Steve Driscoll: Smoke Show and Other Deceptions in Paint

Steve Driscoll: Smoke Show and Other Deceptions in Paint

January 9 – February 14, 2015

Opening reception Friday January 9 from 6pm to 9pm

ANGELL GALLERY is pleased to present STEVE DRISCOLL: INTO THE WIND, a solo exhibition of recent works by this acclaimed painter. The exhibition is on throughout the gallery from January 9 to February 8, 2014. An opening reception will be held on January 9, 6:00 to 9:00 PM.

Steve Driscoll, one of Canada’s most innovative contemporary landscape painters, has a unique signature technique that he was been developing for over a decade. Using urethane as his medium (a challenging material that requires special ventilation and years of practice to master), Driscoll layers his surfaces with transparent and opaque colours, using a combination of pouring and brushwork techniques. China markers bring graphic and representational elements to this painterly mix.

The paintings in INTO THE WIND are evidence of Driscoll’s continuing evolution. The sun flares, harvest moons, spring floods, fall colours and whipping winds experienced in Ontario’s wilderness are transformed into brilliant visions in which memory and reality are fused through swirls, eddies, strokes and slashes of vivid colour. The increased emphasis on atmosphere in this body of work has brought forth expansive abstract passages of singular beauty, sumptuous, yet balanced by a representational framework that anchors these works in the avant-garde landscape tradition. Like Van Gogh’s fabled Starry Night, the paintings in INTO THE WIND are landscapes of memory — as Driscoll notes, the harvest moon looms larger in our minds than in reality. The heightened colour and form in his moonscapes, sunsets and turbulent riverbanks echo our propensity to amplify and embellish our significant memories

Driscoll’s ever questing nature is always producing new processes and approaches to materials. The sophisticated colour sensibility apparent in these works is the product of the artist’s recent practice of using studies to fine-tune choices.

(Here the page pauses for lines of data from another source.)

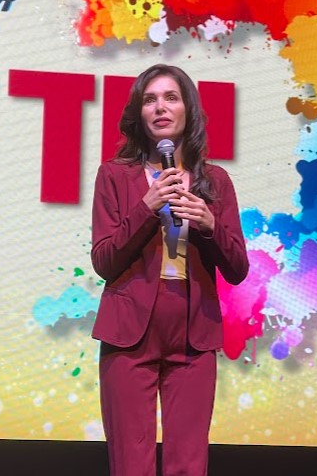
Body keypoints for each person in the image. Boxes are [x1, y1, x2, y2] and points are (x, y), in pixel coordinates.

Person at [90, 63, 249, 476]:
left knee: (189, 463)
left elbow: (237, 269)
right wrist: (147, 206)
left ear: (188, 109)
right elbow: (104, 261)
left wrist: (210, 226)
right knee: (131, 462)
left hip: (194, 332)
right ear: (139, 114)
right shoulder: (115, 176)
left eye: (171, 97)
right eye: (150, 100)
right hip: (130, 330)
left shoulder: (215, 181)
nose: (160, 107)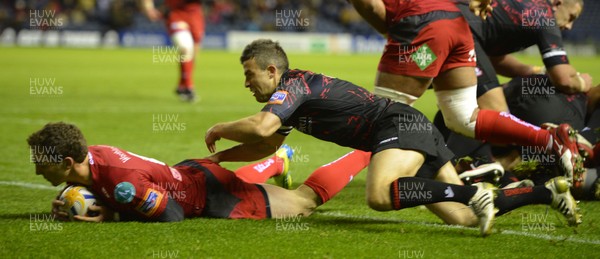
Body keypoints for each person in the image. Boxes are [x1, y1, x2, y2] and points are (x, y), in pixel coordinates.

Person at [204, 39, 581, 236]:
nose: (247, 83)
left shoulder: (293, 86)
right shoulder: (291, 95)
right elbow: (268, 143)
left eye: (250, 75)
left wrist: (219, 129)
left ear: (272, 70)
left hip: (398, 126)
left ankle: (474, 191)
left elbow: (262, 128)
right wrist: (224, 158)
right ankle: (547, 192)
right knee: (464, 219)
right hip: (410, 127)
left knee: (380, 194)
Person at [348, 0, 583, 185]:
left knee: (382, 117)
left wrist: (400, 36)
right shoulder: (530, 11)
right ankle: (548, 141)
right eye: (572, 17)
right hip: (454, 26)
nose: (571, 26)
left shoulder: (540, 13)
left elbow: (371, 6)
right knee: (463, 116)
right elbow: (497, 58)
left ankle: (317, 191)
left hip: (427, 29)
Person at [28, 122, 370, 222]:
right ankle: (279, 161)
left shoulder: (123, 184)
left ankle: (371, 148)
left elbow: (173, 214)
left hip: (211, 194)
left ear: (69, 163)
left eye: (41, 162)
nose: (36, 169)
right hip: (189, 175)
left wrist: (112, 217)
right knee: (243, 183)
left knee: (302, 203)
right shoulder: (94, 158)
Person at [432, 0, 591, 177]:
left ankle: (440, 170)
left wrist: (533, 71)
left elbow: (495, 59)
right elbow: (564, 79)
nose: (569, 26)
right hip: (459, 30)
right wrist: (583, 82)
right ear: (557, 3)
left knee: (444, 107)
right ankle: (476, 167)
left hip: (437, 25)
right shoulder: (544, 15)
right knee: (497, 113)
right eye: (571, 17)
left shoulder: (523, 10)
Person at [141, 0, 204, 102]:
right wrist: (149, 8)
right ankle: (188, 87)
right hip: (175, 15)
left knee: (193, 54)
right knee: (185, 48)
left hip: (195, 15)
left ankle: (181, 86)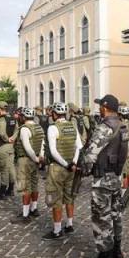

One work features carving, a technique Driscoll used in the past, here revisited to exciting effect.

The artist’s passion for the great outdoors is reflected not just in his subject matter, but also in his materials — namely supports made from synthetics used in state-of-the-art canoes. These lightweight surfaces both facilitate the creation of large scale works, and offer intriguing textures that Driscoll incorporates into his imagery. An iridescent pattern in a carbon-fibre support becomes the twinkling of a night sky. A surface resembling burlap suggests canvas, a nod to the paint-on-canvas landscapes of the Group of Seven, who one century ago were Canada’s vanguard. As heir to that tradition, Driscoll’s tribute is apt.

Steve Driscoll is an award-winning Toronto-based painter who has had nineteen solo exhibitions and has been in group shows throughout North America. He has executed numerous commissions and has been featured in Canadian Art, dART International, The Telegram (NL), NOW Magazine, CBC TV and ArtSync TV. Publications include the 2012 monograph intelligence with the earth, with text by Gary Michael Dault.